> Exercise brief
From the entries that follow, pick out all lines holding "DataWidth".

+---+

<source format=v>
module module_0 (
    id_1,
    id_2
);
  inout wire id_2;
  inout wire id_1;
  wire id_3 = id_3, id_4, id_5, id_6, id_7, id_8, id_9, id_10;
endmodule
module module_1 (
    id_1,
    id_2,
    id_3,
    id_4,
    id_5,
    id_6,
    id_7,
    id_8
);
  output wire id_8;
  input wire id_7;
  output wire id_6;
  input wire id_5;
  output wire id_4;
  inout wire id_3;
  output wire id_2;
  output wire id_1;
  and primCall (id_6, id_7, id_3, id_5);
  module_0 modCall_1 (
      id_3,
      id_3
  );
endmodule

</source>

+---+

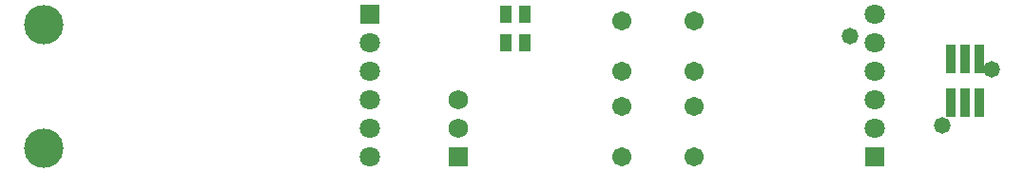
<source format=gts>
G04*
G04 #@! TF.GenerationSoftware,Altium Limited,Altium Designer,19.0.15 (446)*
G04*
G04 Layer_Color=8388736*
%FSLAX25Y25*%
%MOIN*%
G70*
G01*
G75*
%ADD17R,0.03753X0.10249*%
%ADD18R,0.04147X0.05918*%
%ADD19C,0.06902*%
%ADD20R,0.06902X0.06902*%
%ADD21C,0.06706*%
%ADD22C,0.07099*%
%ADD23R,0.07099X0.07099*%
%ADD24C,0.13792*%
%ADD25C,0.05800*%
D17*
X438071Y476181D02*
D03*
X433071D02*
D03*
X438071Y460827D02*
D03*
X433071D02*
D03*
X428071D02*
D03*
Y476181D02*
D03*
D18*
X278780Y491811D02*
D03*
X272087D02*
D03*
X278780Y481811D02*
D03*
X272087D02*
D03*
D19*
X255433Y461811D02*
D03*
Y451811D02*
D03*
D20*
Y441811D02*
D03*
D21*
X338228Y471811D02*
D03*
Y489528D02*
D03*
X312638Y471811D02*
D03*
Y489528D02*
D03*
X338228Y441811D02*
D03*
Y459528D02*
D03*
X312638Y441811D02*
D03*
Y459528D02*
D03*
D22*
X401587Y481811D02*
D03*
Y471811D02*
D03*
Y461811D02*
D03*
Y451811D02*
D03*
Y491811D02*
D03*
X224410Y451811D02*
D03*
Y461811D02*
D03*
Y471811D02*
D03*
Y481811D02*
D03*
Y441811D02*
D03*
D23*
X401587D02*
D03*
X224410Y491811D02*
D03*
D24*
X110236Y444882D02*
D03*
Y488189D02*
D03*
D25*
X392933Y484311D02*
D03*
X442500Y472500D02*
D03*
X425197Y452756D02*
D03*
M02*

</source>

+---+

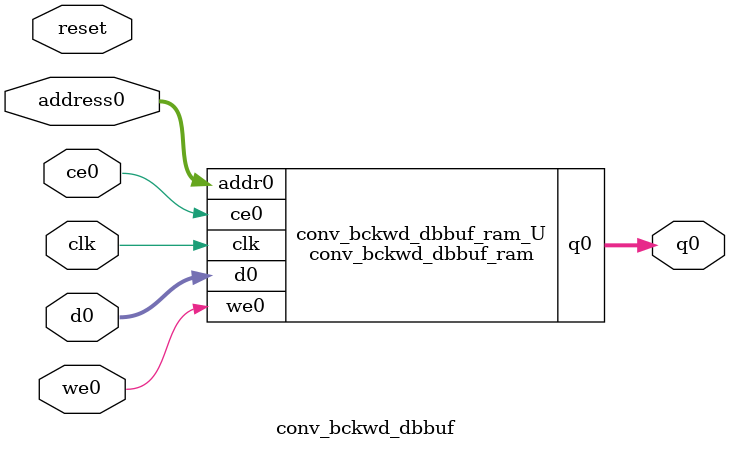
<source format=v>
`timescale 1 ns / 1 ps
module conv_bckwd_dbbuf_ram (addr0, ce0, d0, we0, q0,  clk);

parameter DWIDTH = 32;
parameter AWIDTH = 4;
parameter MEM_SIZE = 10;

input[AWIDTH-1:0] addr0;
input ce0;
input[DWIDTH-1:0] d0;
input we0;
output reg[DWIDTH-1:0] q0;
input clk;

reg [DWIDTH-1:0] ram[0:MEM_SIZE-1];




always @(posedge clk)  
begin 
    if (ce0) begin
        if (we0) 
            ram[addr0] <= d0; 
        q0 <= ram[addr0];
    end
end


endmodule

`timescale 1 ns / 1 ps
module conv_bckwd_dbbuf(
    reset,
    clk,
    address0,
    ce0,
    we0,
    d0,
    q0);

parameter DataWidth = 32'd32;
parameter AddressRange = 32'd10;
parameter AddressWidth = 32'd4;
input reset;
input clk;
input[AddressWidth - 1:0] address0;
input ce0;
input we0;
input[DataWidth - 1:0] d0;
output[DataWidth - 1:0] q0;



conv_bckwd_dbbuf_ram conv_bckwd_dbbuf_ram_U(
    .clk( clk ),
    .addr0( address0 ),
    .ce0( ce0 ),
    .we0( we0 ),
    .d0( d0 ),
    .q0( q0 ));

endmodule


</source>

+---+

> Task solution
parameter DataWidth = 32'd32;
input[DataWidth - 1:0] d0;
output[DataWidth - 1:0] q0;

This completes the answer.